3) Grávidas sentem muita sede. Muita mesmo! Eu parecia um caminhão-pipa de tanta água que tomava. E não era o calor. Era sede mesmo.
4) Grávidas irão ao banheiro muitas vezes. Especialmente mais próximo do fim da gestação. A bexiga toma vida própria. De madrugada então, viiiiiix. E por isso, sonos ininterruptos não te pertencerão mais. E assim perdurará depois que o bebê nascer.
5) Grávidas desenvolvem habilidades inacreditáveis. Você irá rolar ou minhocar para sair da cama, por exemplo. Seu impulso não será mais tão eficiente.
6) Grávidas não amarram cadarços. Apenas.
7) Loiras como yo, naturalmente mechadas no salão (rs!), terão que dar um até breve ao cabeleireiro. A maioria dos obstetras não libera tintura no cabelo antes dos quatro meses. O meu só liberou aos sete meses. Sem qualquer resquício de amônia. Com a raiz crescendo, apelei para o rabo de cavalo mesmo.
8) Esqueça ainda a tal da escova inteligente à base de formol. Os médicos costumam liberar somente após o período de amamentação. Se joga na chapinha, colééééga =P E mesmo assim, o cabelo VAI FICAR fofo.
9) Seus seios ficarão gigantes. Grandes mesmo. Por isso, suas camisas não fecharão. Para não perder suas roupas, blusinhas segunda pele serão suas melhores amigas.
10) Seu popô também duplicará de tamanho. Desprovidas adorarão as novas curvas. Providas se acharão parecidas com a Kim Kardashian.
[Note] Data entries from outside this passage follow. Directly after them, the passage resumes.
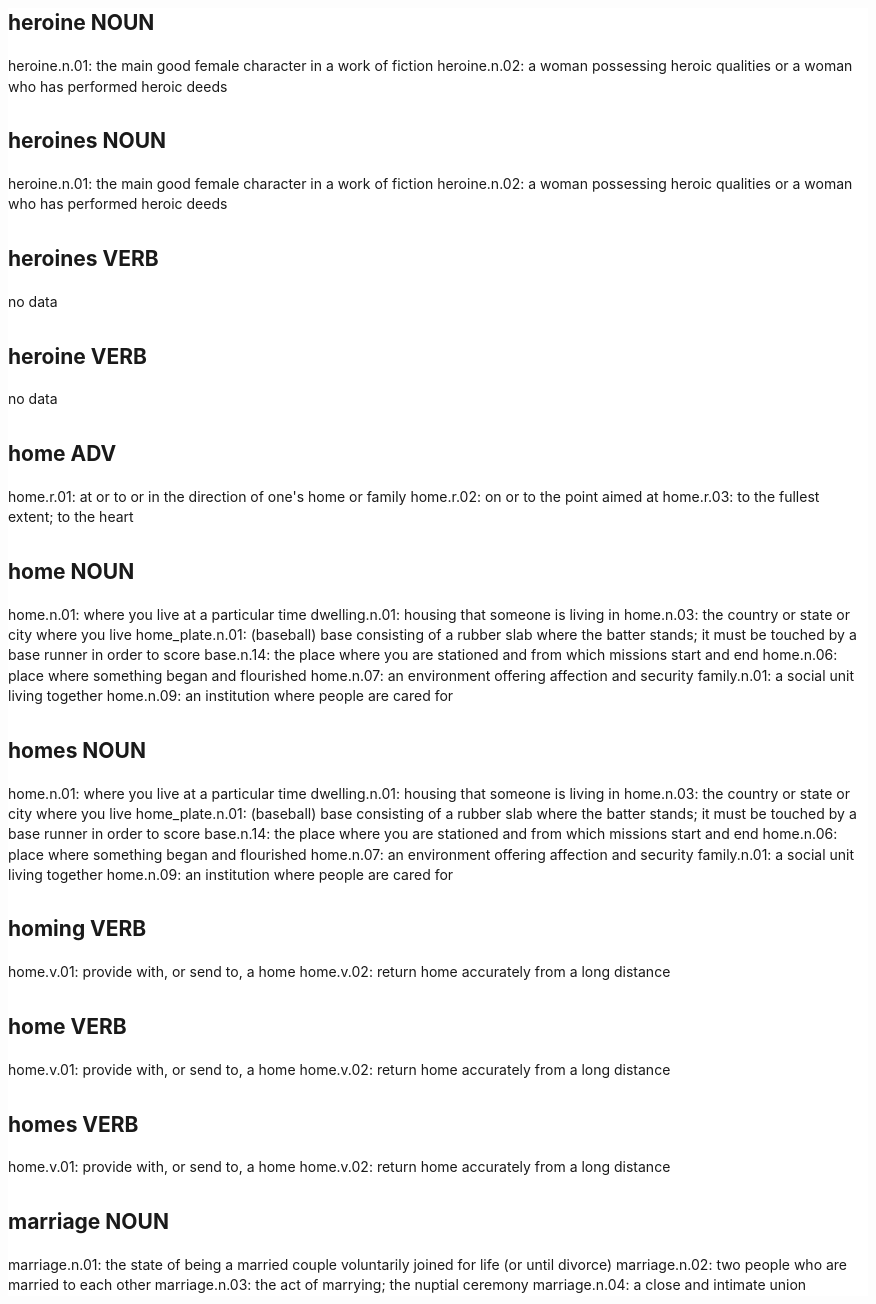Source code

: ## heroine NOUN
heroine.n.01: the main good female character in a work of fiction
heroine.n.02: a woman possessing heroic qualities or a woman who has performed heroic deeds
## heroines NOUN
heroine.n.01: the main good female character in a work of fiction
heroine.n.02: a woman possessing heroic qualities or a woman who has performed heroic deeds
## heroines VERB
no data 
## heroine VERB
no data 
## home ADV
home.r.01: at or to or in the direction of one's home or family
home.r.02: on or to the point aimed at
home.r.03: to the fullest extent; to the heart
## home NOUN
home.n.01: where you live at a particular time
dwelling.n.01: housing that someone is living in
home.n.03: the country or state or city where you live
home_plate.n.01: (baseball) base consisting of a rubber slab where the batter stands; it must be touched by a base runner in order to score
base.n.14: the place where you are stationed and from which missions start and end
home.n.06: place where something began and flourished
home.n.07: an environment offering affection and security
family.n.01: a social unit living together
home.n.09: an institution where people are cared for
## homes NOUN
home.n.01: where you live at a particular time
dwelling.n.01: housing that someone is living in
home.n.03: the country or state or city where you live
home_plate.n.01: (baseball) base consisting of a rubber slab where the batter stands; it must be touched by a base runner in order to score
base.n.14: the place where you are stationed and from which missions start and end
home.n.06: place where something began and flourished
home.n.07: an environment offering affection and security
family.n.01: a social unit living together
home.n.09: an institution where people are cared for
## homing VERB
home.v.01: provide with, or send to, a home
home.v.02: return home accurately from a long distance
## home VERB
home.v.01: provide with, or send to, a home
home.v.02: return home accurately from a long distance
## homes VERB
home.v.01: provide with, or send to, a home
home.v.02: return home accurately from a long distance
## marriage NOUN
marriage.n.01: the state of being a married couple voluntarily joined for life (or until divorce)
marriage.n.02: two people who are married to each other
marriage.n.03: the act of marrying; the nuptial ceremony
marriage.n.04: a close and intimate union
11) Por isso, caso resolva não investir em "roupas de grávida", vestidos largos e calcinhas da vovó serão as peças mais confortáveis nesse período. Sexies, #sqn!
12) Esqueça os saltos. Os meus lyndos ficarão aposentados. O danado do centro de gravidade muda mesmo e, como não parava entre uma pauta e outra enquanto repórter, tive que investir nas sapatilhas.
13) Grávidas se tornam especialistas em cremes antiestrias. Mesmo sem ser fã de cremes, eu dormia "lambrecada" todos os dias. Nem mesmo o filtro solar no rosto deixei de passar um dia sequer com medo das famosas manchas.
14) Grávidas podem sentir enjoos. E eles podem acontecer a qualquer momento. Em público, inclusive.
15) Grávidas incham. Podem ficar com nariz e pé de batata, especialmente no final da gravidez. E não diga para nenhuma delas que isso é bonito.
16) Nunca fui "calorenta" mas a gravidice me fez suar mais do que o normal. Tipo tampa de panela mesmo. Santo desodorante!
17) Não que seja impossível mas dirigir a partir do sétimo mês requer novas habilidades. O barrigon insiste em estar muito próximo ao volante.
18) Filas preferenciais são vantajosas no hipermercado. Já não é a mesma situação em laboratórios, farmácias e clínicas médicas.
19) E por fim, a gravidice é balizada pelos hormônios. Ah! Os hormônios... Se
mulheres já costumam potencializar certas situações, grávidas irão
"exponencializar" tudo. Um comercial de margarina se torna motivo de
choro de felicidade. Uma cena triste em um filme infantil certamente se
transformará em um rio de lágrimas imediatamente. Chorei muito. Assistindo tv. Sozinha. No banho. Conversando com o marido. Com minha mãe. Em silêncio. Por isso, fica a dica: conversem com grávidas. Perguntem, além da saúde do bebê, sobre essa mulher que está passando por um verdadeiro divisor de águas em sua existência.
E vocês passaram por alguma situação dessas? Contem-me tudo!